Ma a dare il mio libro al proprietario del locale andai di persona, e lui lo avrebbe dato a Pinketts, che si occupava delle presentazioni. Non sapevo cosa pensare, non sapevo neanche se si sarebbe fatto vivo: ero sinceramente molto dubbioso, poco fiducioso.

Quella sera, infatti, iniziammo l’evento senza di lui, bevvi circa due birre mentre lo aspettavo, così da essere più sintonizzato sulle sue frequenze. Ormai ogni speranza era persa, tutti lo immaginavamo spiaccicato su qualche bancone di un bar o risucchiato da una donna, quando apparve sulla soglia del locale.
Sembrava un ingresso da saloon, di un western girato dai fratelli Cohen. «Signore e signori» dissi, «Andrea Pinketts»; e lui: «Devo andare a pisciare», e deviò verso i bagni.

Tirata su la patta dei pantaloni, si sedette davanti a me, microfono in mano e sigaro pressato tra le dita; si scusò per il ritardo ma c’era lo sciopero dei mezzi, aveva dovuto attraversare mezza città a piedi per arrivare. Non voleva mancare, perché secondo lui avevo scritto un romanzo bellissimo.
Era sicuramente più lucido di me, che ero alla terza birra a stomaco vuoto. Era ficcante e molto preparato sul romanzo, che probabilmente aveva letto in poche ore, come era solito fare. A un certo punto mi redarguì severamente perché avevo dimenticato come si coniugava un verbo.

Mentre i miei amici suonavano, durante il post-presentazione, uscii a fumare con lui. Lo trovavo in forma nonostante l’inizio della malattia, che sapevo lo stava tormentando da un pezzo; era sempre il solito omaccione robusto con lo sguardo tenero e puerile. Mi suscitava dolcezza.

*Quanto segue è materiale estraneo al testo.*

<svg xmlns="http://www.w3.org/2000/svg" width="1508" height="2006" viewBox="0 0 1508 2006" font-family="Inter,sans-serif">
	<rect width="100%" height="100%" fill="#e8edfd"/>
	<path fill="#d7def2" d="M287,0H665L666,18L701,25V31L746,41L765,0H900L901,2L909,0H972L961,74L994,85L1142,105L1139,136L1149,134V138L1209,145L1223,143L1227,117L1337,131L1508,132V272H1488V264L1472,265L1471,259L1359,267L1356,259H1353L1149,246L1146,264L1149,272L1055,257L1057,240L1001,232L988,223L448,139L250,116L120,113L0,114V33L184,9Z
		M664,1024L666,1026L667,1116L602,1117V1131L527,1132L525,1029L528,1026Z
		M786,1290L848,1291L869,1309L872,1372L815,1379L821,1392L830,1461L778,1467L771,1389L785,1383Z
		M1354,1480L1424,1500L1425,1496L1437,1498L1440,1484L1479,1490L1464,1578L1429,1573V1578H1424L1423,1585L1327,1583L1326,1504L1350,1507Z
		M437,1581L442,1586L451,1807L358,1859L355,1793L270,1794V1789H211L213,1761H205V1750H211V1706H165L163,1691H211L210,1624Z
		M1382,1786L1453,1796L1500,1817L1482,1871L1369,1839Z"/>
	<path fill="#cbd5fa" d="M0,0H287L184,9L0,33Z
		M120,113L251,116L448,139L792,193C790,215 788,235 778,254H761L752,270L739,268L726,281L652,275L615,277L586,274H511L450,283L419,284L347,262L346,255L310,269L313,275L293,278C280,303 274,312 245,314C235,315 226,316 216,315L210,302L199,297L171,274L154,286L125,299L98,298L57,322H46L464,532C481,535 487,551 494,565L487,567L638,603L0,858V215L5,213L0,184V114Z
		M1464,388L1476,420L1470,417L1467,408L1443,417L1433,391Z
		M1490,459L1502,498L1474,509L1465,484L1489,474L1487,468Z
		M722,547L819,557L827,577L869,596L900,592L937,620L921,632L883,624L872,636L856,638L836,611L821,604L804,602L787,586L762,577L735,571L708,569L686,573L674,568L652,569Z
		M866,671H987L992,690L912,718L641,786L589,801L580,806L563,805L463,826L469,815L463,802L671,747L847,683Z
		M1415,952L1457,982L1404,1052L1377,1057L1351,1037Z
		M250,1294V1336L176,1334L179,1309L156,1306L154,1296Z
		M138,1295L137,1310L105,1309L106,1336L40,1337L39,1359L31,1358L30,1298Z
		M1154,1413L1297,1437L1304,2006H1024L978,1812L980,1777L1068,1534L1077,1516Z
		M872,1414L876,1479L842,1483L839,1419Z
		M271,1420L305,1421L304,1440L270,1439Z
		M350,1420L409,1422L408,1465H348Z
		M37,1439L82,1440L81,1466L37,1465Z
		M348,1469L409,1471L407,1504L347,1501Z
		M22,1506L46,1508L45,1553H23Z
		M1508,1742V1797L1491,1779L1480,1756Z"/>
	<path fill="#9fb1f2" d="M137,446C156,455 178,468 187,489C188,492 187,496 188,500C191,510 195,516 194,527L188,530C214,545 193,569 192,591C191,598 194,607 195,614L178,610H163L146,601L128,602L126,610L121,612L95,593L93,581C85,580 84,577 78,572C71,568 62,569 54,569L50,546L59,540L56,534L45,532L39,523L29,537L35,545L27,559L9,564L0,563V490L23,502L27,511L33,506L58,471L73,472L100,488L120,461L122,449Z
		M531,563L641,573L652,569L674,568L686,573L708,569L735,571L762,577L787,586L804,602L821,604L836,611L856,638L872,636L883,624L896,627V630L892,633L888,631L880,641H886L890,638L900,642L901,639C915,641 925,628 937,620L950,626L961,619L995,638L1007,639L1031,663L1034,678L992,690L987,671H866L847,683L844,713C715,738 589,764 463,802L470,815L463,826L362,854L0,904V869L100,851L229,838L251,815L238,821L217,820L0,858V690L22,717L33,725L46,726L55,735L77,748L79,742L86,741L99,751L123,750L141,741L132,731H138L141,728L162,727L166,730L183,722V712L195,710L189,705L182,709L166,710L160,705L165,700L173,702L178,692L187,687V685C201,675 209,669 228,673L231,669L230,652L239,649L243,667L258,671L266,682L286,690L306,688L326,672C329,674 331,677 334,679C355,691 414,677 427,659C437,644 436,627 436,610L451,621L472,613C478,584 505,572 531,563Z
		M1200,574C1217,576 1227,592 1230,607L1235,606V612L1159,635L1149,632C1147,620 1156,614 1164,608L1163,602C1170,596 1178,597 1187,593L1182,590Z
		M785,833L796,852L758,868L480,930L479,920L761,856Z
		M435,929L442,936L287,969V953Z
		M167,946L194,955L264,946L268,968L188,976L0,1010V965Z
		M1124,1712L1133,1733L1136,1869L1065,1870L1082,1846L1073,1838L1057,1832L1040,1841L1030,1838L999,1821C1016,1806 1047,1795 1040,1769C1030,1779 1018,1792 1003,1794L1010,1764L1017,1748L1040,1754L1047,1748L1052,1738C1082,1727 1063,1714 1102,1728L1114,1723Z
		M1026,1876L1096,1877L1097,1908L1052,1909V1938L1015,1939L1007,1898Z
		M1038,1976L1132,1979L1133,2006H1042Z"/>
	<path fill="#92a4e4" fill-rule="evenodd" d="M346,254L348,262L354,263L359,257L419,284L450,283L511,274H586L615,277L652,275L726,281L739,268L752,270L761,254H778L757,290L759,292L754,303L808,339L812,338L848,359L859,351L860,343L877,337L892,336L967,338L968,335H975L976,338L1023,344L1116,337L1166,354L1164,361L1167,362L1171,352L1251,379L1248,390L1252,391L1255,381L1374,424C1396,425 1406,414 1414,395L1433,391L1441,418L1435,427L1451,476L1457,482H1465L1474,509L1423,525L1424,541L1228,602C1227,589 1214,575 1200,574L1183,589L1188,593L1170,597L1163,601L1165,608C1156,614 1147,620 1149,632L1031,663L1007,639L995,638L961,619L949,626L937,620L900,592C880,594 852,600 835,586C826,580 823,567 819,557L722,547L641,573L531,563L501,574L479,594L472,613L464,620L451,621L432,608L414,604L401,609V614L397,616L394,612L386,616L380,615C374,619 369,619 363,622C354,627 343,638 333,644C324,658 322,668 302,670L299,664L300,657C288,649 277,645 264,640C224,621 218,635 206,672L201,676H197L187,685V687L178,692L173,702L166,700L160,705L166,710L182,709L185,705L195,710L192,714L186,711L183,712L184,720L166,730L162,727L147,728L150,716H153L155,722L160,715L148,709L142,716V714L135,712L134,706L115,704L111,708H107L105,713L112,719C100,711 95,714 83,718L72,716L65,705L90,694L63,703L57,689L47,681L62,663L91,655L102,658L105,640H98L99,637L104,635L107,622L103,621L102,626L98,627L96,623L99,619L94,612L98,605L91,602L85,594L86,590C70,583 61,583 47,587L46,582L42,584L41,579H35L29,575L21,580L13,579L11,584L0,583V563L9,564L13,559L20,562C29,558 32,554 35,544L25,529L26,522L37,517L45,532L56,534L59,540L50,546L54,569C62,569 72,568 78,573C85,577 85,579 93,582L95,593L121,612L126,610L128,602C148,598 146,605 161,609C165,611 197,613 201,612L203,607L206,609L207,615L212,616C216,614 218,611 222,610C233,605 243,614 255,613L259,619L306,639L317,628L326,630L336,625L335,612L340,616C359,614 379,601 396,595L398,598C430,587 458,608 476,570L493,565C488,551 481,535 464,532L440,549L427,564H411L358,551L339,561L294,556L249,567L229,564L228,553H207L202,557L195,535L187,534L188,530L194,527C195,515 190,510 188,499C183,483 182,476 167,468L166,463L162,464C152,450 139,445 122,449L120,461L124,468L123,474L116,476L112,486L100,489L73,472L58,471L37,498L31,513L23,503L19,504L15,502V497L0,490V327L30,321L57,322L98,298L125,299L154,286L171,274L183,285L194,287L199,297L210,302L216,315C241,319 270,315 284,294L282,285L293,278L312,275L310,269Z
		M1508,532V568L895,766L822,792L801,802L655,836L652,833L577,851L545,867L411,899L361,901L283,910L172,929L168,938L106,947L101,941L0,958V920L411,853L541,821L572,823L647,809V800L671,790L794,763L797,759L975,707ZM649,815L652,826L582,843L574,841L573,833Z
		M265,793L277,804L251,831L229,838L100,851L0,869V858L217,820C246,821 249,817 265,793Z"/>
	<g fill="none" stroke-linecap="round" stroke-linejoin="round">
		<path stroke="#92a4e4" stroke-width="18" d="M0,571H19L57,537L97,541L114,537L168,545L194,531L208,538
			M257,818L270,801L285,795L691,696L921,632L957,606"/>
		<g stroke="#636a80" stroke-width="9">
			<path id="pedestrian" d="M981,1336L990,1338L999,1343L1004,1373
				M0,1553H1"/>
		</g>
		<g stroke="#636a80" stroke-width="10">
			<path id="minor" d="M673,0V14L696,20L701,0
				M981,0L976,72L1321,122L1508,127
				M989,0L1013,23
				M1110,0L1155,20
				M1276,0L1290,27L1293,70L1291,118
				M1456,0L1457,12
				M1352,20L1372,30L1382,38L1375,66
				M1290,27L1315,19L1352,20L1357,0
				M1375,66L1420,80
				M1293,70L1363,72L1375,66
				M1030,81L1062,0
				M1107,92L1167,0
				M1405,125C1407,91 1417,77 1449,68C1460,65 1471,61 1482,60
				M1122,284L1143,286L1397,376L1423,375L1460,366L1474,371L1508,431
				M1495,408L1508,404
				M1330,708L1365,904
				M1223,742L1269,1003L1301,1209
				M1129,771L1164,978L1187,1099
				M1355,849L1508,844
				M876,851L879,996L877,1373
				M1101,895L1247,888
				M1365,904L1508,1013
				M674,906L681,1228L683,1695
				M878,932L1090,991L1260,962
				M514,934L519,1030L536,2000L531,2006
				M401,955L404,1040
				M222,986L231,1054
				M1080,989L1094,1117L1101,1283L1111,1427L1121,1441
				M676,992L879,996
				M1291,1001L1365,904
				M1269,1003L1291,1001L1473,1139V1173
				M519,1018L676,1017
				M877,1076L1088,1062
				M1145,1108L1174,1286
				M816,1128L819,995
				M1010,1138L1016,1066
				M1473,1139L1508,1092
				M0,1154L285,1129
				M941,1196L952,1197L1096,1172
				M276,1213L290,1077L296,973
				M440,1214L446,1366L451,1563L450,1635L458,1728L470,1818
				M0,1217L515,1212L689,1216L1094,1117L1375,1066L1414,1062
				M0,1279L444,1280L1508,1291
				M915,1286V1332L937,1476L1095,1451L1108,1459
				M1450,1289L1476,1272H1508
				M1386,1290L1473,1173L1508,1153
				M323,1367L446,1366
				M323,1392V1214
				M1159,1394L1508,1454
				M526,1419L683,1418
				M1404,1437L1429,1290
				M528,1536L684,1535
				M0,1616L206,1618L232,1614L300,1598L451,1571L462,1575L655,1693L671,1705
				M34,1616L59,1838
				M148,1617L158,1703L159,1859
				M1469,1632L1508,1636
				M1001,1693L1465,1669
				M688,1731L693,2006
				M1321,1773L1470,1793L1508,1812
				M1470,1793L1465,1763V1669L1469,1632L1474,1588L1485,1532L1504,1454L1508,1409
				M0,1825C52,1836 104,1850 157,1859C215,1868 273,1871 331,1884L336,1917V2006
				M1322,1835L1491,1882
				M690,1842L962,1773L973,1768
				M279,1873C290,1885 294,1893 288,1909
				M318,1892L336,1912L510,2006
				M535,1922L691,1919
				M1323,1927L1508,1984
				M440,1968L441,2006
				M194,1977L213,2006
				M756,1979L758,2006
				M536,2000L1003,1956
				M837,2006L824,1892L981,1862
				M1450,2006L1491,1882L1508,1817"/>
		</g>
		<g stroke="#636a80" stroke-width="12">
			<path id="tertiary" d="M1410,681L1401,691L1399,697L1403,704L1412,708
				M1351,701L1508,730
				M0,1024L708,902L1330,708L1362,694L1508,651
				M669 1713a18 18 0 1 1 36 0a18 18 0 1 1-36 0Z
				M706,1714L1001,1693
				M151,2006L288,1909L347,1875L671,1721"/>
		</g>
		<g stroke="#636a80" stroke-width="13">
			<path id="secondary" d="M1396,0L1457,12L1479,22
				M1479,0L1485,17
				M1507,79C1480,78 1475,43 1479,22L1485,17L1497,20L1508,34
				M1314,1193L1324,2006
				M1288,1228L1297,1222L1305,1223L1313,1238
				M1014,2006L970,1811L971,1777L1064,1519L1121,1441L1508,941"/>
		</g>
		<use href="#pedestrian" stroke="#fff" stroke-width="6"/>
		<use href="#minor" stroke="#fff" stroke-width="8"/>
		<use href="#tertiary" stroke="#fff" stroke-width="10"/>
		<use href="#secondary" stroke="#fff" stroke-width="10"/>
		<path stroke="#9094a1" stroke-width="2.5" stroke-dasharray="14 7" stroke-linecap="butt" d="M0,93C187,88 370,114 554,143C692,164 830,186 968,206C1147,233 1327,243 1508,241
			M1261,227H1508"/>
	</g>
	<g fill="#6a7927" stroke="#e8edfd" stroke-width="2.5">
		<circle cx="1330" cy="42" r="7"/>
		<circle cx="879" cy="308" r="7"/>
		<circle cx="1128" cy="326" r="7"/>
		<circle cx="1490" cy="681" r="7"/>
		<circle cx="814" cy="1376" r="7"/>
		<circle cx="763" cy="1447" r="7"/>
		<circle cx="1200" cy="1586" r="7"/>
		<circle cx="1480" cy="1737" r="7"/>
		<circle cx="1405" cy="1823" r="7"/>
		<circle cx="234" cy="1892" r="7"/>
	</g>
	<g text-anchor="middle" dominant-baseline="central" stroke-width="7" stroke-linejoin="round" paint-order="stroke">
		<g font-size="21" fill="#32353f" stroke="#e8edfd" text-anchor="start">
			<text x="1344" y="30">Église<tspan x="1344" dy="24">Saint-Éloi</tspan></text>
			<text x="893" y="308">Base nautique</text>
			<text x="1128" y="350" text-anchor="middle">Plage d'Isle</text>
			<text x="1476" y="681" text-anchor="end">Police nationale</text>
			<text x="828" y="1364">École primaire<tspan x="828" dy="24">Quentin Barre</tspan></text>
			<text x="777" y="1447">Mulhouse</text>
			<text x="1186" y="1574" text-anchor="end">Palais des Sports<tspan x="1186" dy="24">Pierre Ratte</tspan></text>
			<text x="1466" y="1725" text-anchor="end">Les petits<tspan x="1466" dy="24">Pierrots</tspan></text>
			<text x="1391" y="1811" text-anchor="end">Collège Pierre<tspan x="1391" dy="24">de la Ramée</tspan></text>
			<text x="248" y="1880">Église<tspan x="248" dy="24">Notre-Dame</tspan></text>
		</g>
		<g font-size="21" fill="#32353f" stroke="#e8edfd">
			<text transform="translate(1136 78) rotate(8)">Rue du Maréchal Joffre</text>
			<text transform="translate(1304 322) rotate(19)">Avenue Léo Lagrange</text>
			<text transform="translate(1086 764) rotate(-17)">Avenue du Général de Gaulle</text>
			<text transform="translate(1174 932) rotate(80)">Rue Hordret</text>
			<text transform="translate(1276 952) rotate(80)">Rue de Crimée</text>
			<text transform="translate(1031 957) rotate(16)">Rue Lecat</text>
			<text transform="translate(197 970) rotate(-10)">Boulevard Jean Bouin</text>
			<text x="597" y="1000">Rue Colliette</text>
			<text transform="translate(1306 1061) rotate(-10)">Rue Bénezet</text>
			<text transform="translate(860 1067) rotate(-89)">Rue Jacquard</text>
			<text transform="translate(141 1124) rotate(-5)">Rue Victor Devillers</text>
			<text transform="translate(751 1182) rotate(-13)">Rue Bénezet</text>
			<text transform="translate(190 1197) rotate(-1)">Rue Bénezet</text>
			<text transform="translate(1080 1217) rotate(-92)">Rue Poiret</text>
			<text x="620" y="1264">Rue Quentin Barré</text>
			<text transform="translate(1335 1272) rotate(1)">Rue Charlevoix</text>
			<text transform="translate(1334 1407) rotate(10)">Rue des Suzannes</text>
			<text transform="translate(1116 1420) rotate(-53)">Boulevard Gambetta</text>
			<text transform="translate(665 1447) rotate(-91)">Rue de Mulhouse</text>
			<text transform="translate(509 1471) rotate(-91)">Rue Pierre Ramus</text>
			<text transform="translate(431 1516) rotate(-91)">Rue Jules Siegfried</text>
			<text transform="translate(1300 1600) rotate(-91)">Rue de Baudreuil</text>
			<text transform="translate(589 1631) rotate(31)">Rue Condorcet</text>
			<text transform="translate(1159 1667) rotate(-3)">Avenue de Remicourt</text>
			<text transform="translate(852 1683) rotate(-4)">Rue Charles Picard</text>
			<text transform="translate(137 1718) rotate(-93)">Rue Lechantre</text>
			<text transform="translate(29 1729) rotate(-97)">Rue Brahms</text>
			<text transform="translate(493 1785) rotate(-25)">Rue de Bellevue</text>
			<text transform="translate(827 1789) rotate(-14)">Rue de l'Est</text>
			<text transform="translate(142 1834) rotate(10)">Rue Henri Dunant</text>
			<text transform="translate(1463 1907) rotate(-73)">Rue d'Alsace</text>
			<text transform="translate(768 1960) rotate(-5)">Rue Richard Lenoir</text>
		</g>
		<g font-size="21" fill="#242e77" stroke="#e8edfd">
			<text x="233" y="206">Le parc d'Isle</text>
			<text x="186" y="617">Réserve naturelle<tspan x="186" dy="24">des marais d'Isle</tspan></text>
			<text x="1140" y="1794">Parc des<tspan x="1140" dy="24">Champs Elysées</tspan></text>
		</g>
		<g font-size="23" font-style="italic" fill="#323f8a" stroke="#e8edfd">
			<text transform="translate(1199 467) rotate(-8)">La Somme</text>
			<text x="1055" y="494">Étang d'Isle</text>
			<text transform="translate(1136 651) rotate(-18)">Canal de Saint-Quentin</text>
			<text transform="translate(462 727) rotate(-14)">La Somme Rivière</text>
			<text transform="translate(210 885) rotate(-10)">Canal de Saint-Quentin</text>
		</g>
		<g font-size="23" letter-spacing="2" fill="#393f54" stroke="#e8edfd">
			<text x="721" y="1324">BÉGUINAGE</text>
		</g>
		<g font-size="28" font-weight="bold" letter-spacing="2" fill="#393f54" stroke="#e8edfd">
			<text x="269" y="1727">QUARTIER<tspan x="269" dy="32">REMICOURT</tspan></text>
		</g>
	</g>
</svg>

Ed ero convinto che avrebbe preso a pugni anche il cancro. Gli poggiai una mano sulla spalla, la strofinai con affetto e lo ringraziai di cuore per la sua gentilezza. Ero un po’ ubriaco. Ci tenni a ribadirgli il concetto che una gentilezza gratuita come la sua, nel mondo cosiddetto intellettuale, era una cosa più unica che rara. Soprattutto nei confronti di uno sconosciuto. Nessuno si sarebbe speso così, senza chiedere niente in cambio. 

Avrei voluto chiedergli scusa per aver dubitato di lui, per averlo trascurato. Per esserci cascato anche io ogni tanto, nonostante gli sforzi, nel tranello della piccola boria del letterato.
Mi limitai a chiedergli di brindare insieme a me, una volta per tutte.
Promettendomi di non abbandonarlo mai più.